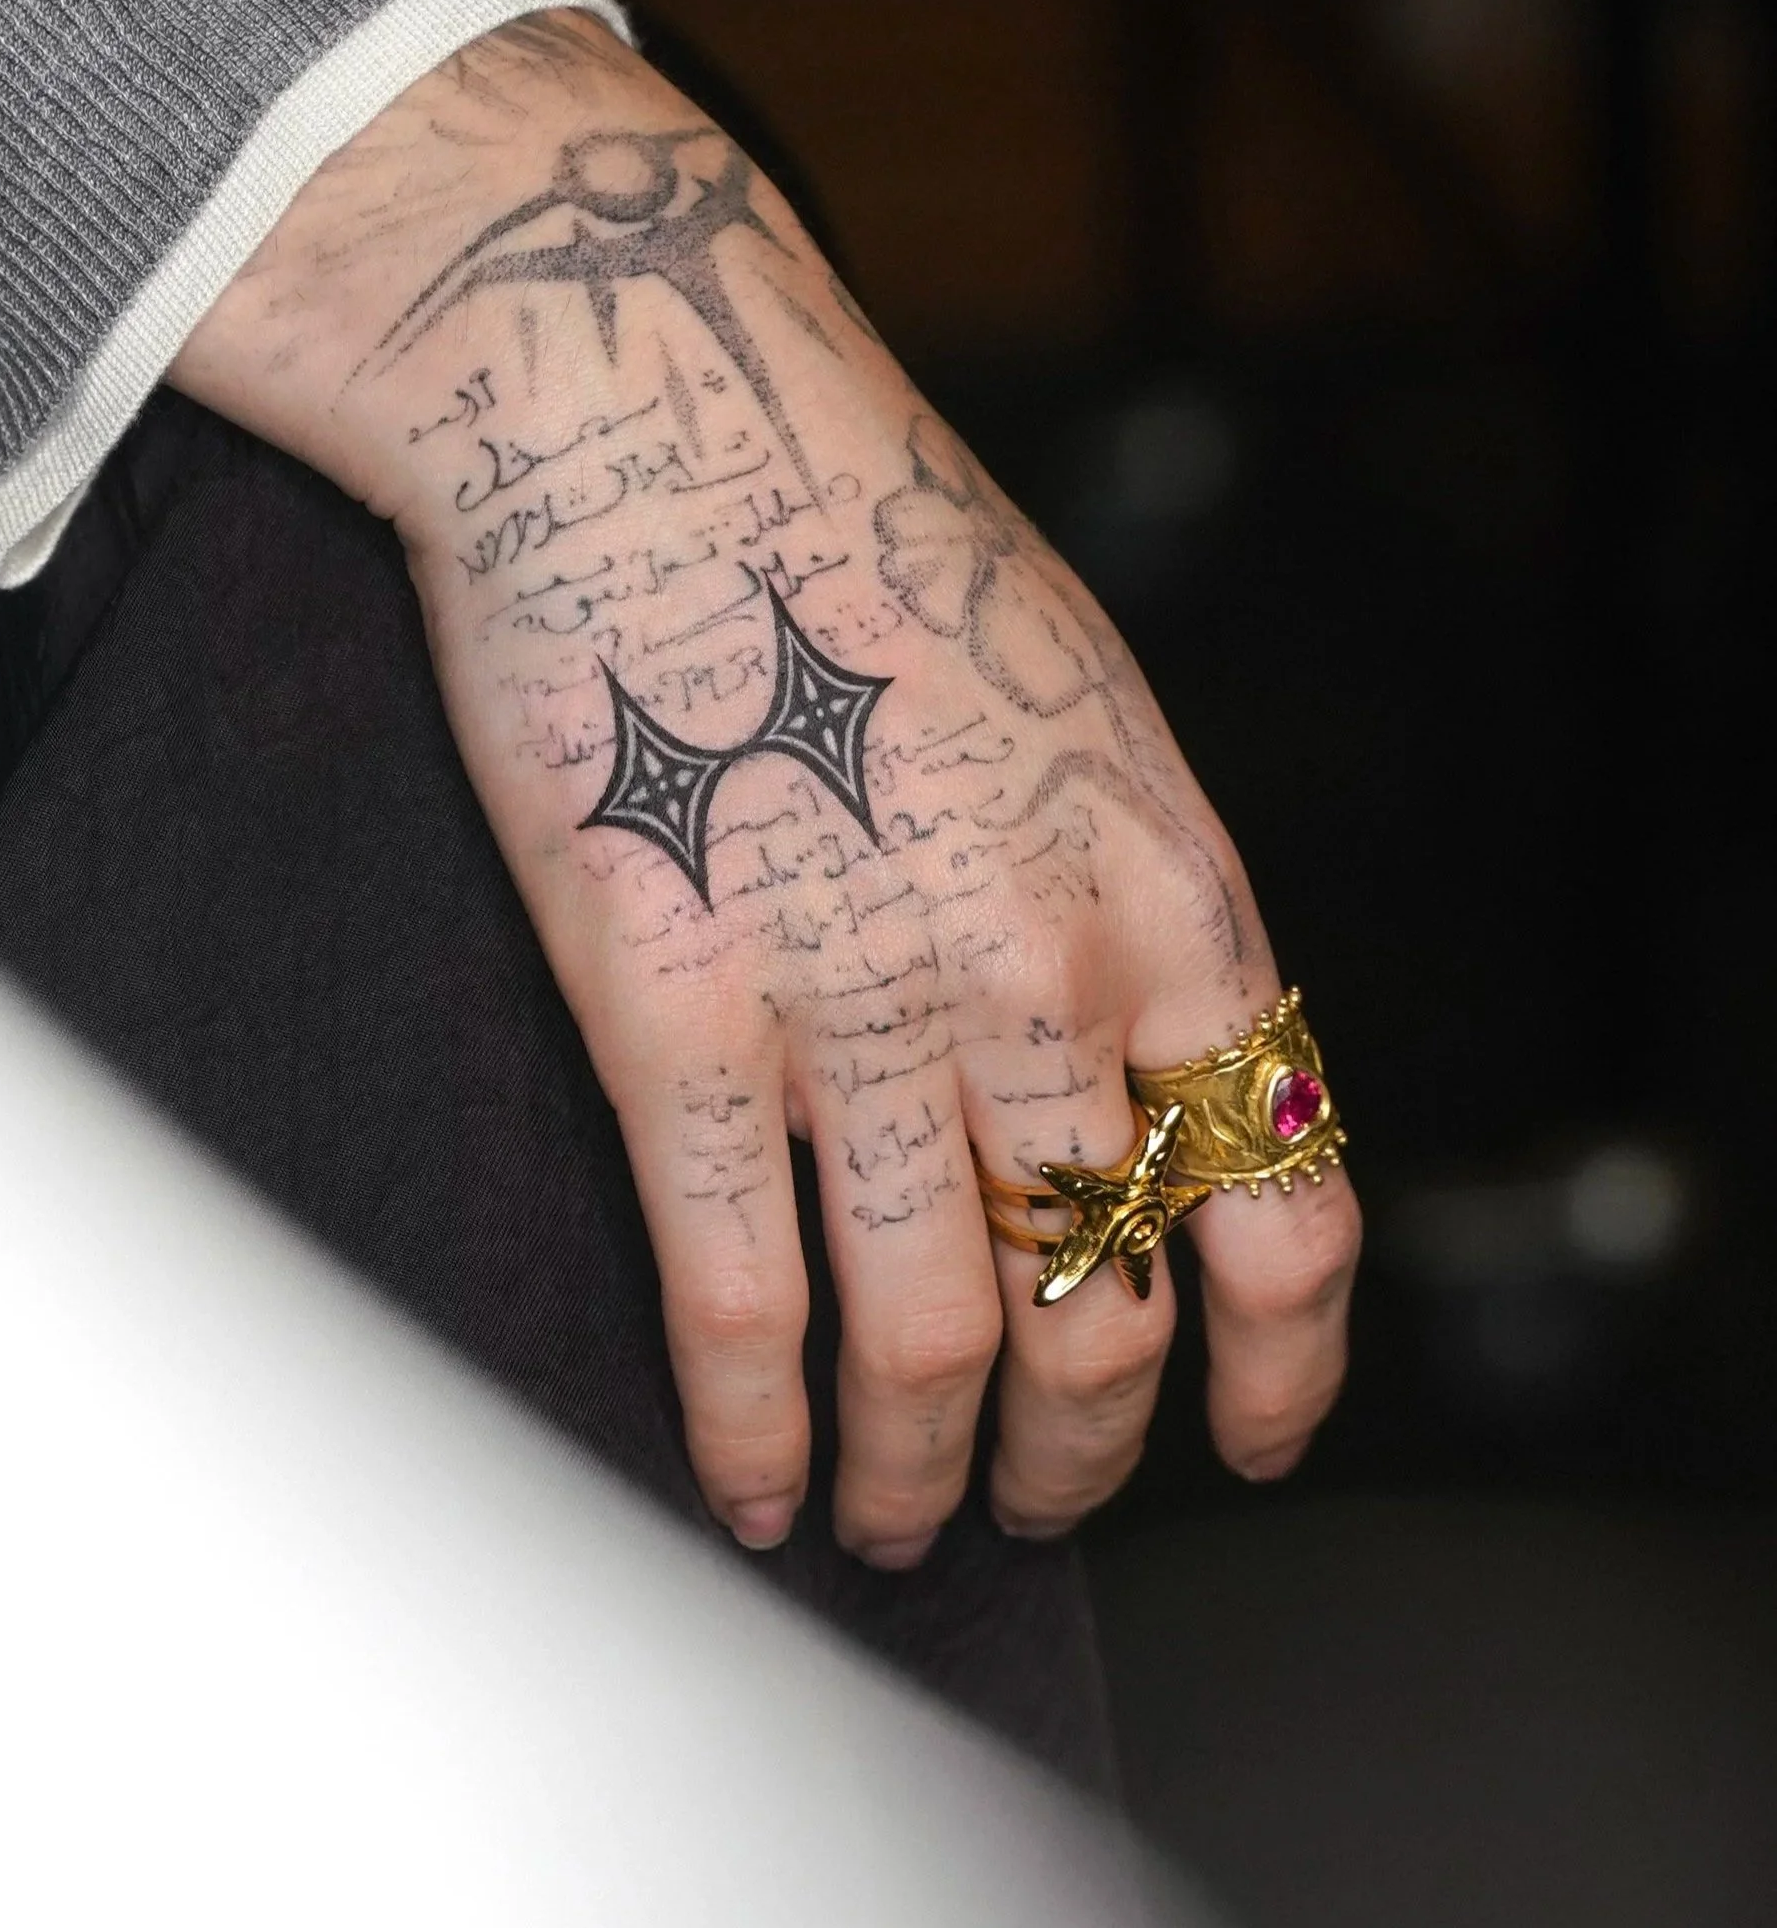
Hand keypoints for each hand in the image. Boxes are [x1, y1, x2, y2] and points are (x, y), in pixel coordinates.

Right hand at [174, 14, 1359, 1561]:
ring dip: (910, 1475)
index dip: (1271, 1370)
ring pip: (927, 1344)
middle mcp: (1039, 970)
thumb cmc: (845, 530)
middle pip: (1101, 1311)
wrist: (644, 407)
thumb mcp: (1068, 692)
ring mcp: (856, 1000)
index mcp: (1162, 886)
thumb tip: (1117, 1065)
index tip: (1236, 1445)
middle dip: (1074, 1454)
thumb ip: (1112, 888)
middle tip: (1020, 1500)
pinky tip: (744, 1479)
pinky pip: (740, 1296)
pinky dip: (751, 1427)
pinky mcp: (672, 1010)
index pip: (1283, 1205)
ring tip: (877, 1520)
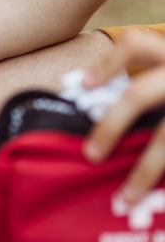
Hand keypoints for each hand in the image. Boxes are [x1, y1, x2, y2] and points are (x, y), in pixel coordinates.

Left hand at [82, 30, 164, 202]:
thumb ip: (149, 81)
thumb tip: (90, 93)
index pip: (135, 44)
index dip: (108, 62)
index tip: (85, 85)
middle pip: (139, 94)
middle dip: (112, 125)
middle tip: (91, 155)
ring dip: (145, 171)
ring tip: (126, 196)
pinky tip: (160, 197)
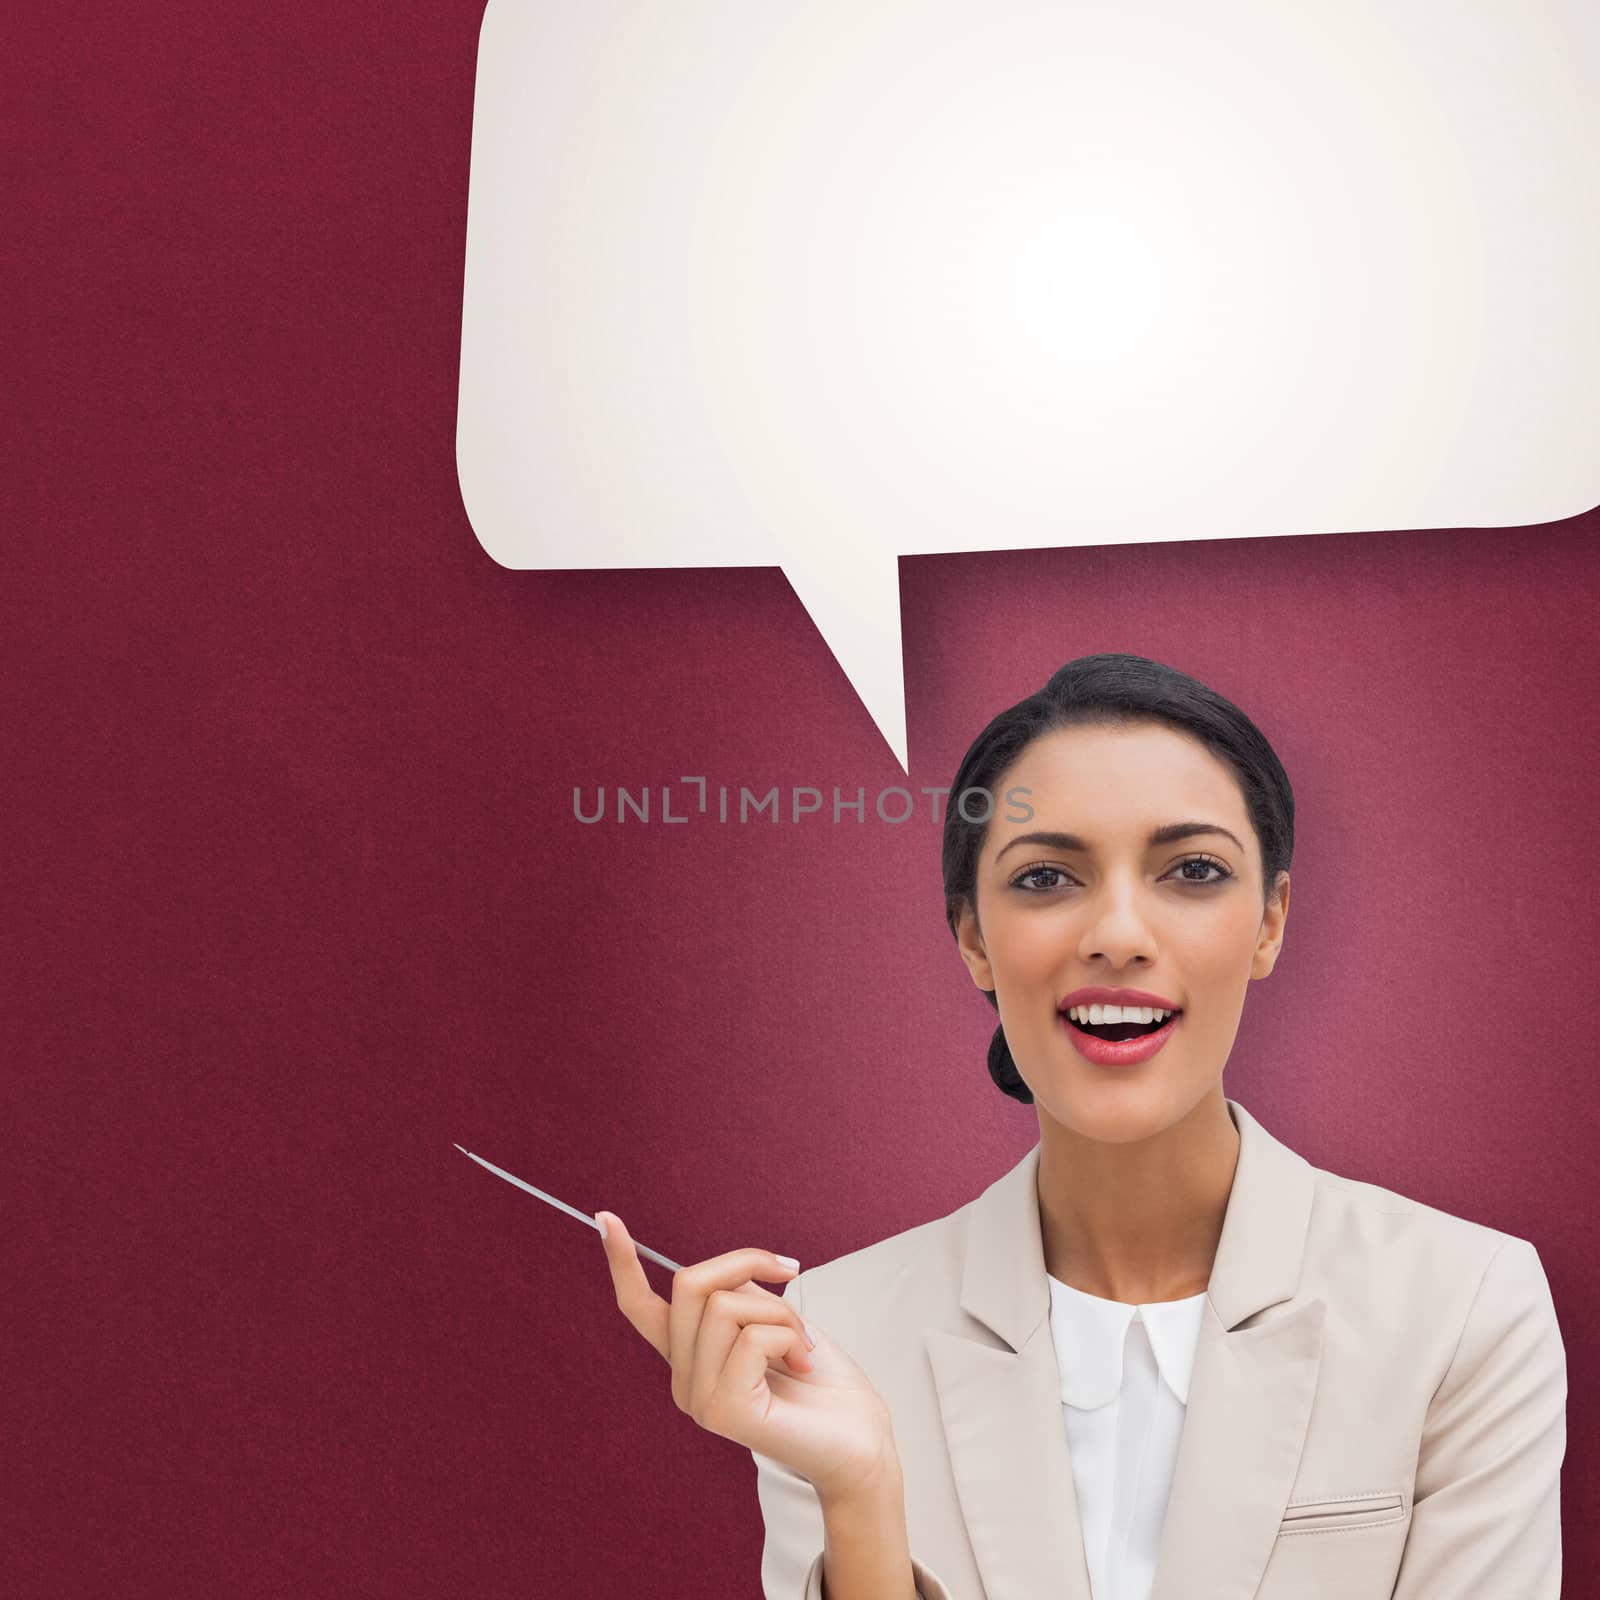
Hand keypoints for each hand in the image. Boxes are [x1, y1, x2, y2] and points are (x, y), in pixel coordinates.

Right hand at [597, 1211, 899, 1501]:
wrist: (860, 1441)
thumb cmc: (821, 1379)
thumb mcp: (773, 1319)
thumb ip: (737, 1295)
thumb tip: (723, 1271)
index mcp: (690, 1356)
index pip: (641, 1306)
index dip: (622, 1260)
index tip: (605, 1216)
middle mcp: (683, 1379)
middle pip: (689, 1283)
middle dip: (747, 1262)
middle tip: (791, 1273)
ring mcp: (699, 1399)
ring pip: (724, 1305)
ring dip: (782, 1311)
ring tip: (802, 1344)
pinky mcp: (725, 1412)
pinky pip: (751, 1337)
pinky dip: (789, 1336)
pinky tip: (802, 1364)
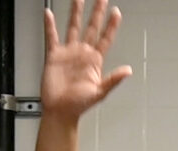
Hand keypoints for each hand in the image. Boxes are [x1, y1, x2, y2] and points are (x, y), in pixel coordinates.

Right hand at [40, 0, 130, 120]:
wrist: (60, 111)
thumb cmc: (79, 105)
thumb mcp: (99, 93)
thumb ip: (113, 80)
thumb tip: (128, 71)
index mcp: (95, 61)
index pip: (105, 38)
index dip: (111, 25)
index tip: (116, 12)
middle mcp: (82, 54)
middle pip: (91, 27)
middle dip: (97, 12)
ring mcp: (68, 53)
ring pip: (73, 27)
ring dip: (76, 13)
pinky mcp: (54, 56)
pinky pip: (52, 37)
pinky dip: (49, 26)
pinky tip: (48, 14)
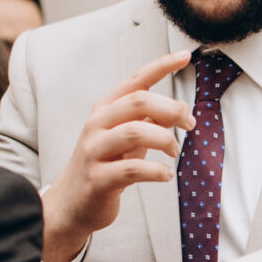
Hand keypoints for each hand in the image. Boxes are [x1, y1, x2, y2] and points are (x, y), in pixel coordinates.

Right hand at [41, 51, 193, 261]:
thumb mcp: (127, 139)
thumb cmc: (104, 166)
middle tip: (190, 124)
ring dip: (165, 140)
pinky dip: (156, 170)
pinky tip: (166, 175)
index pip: (135, 80)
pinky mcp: (98, 178)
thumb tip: (179, 110)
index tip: (185, 57)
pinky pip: (132, 169)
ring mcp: (94, 151)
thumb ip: (149, 122)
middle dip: (172, 109)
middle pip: (139, 101)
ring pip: (135, 131)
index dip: (161, 66)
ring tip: (175, 152)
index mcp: (105, 110)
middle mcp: (97, 125)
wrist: (71, 204)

DIRECTIONS:
Could the entries above be restated word for word, with the pictures left out?

ANSWER TO THE EXERCISE:
Hand keypoints for each hand in the image. Boxes are [x1, y1, x2, y2] and points are (x, y), in pixel coordinates.

Right hand at [174, 14, 1359, 1561]:
ring dip: (910, 1475)
index dip: (1271, 1370)
ring pip: (927, 1344)
middle mcp: (1039, 970)
thumb cmc: (845, 530)
middle pip: (1101, 1311)
wrist: (644, 407)
thumb mcp: (1068, 692)
ring mcp: (856, 1000)
index mcp: (1162, 886)
thumb tip: (1117, 1065)
index tip: (1236, 1445)
middle dip: (1074, 1454)
thumb ip: (1112, 888)
middle tip: (1020, 1500)
pinky tip: (744, 1479)
pinky pip: (740, 1296)
pinky dip: (751, 1427)
pinky mcp: (672, 1010)
index pip: (1283, 1205)
ring tip: (877, 1520)
Hand keypoints for each hand in the image. Boxes are [x1, y1, x2, y2] and points are (x, y), in pixel coordinates.

Left hand at [82, 30, 164, 202]:
thumb ip: (149, 81)
thumb tip: (90, 93)
index pip: (135, 44)
index dip: (108, 62)
index tip: (85, 85)
middle pip: (139, 94)
middle dip: (112, 125)
middle tip: (91, 155)
ring dip: (145, 171)
ring tip: (126, 196)
pinky tip: (160, 197)
Hand keypoints for each hand in the image. Boxes are [x1, y1, x2, y2] and points are (x, y), in pixel coordinates.

Right hand at [597, 1211, 899, 1501]:
wrist: (860, 1441)
thumb cmc: (821, 1379)
thumb mcp: (773, 1319)
thumb ip: (737, 1295)
thumb tip: (723, 1271)
index mcp: (690, 1356)
index pip: (641, 1306)
index dip: (622, 1260)
index tip: (605, 1216)
middle mcp: (683, 1379)
middle pip: (689, 1283)
middle dip: (747, 1262)
middle tip: (791, 1273)
ring mcp: (699, 1399)
ring pip: (724, 1305)
ring dip: (782, 1311)
ring tip: (802, 1344)
pinky mcp: (725, 1412)
pinky pip: (751, 1337)
pinky dip: (789, 1336)
pinky tip: (802, 1364)
Hand keypoints for each hand in the image. Boxes are [x1, y1, x2, y2] and points are (x, y), in pixel coordinates.

Right hand at [40, 0, 130, 120]:
wrist: (60, 111)
thumb cmc: (79, 105)
thumb mcp: (99, 93)
thumb ip: (113, 80)
thumb tip: (128, 71)
index mcp: (95, 61)
index pip: (105, 38)
index dip: (111, 25)
index tip: (116, 12)
middle mcp: (82, 54)
middle pip: (91, 27)
middle dip: (97, 12)
ring mcp: (68, 53)
ring pip: (73, 27)
ring dip: (76, 13)
pinky mcp: (54, 56)
pinky pip: (52, 37)
pinky dip: (49, 26)
pinky tip: (48, 14)
Hand keypoints for each hand in the image. Boxes are [x1, y1, x2, y2] and points are (x, y), in pixel coordinates.

Right hand at [41, 51, 193, 261]:
thumb mcp: (127, 139)
thumb cmc: (104, 166)
middle tip: (190, 124)
ring dip: (165, 140)
pinky dip: (156, 170)
pinky tip: (166, 175)
index pip: (135, 80)
pinky mcp: (98, 178)
thumb tip: (179, 110)
index tip: (185, 57)
pinky pip: (132, 169)
ring mcp: (94, 151)
thumb ip: (149, 122)
middle dip: (172, 109)
middle pip: (139, 101)
ring pip: (135, 131)
index dip: (161, 66)
ring tip: (175, 152)
index mcp: (105, 110)
middle mcp: (97, 125)
wrist: (71, 204)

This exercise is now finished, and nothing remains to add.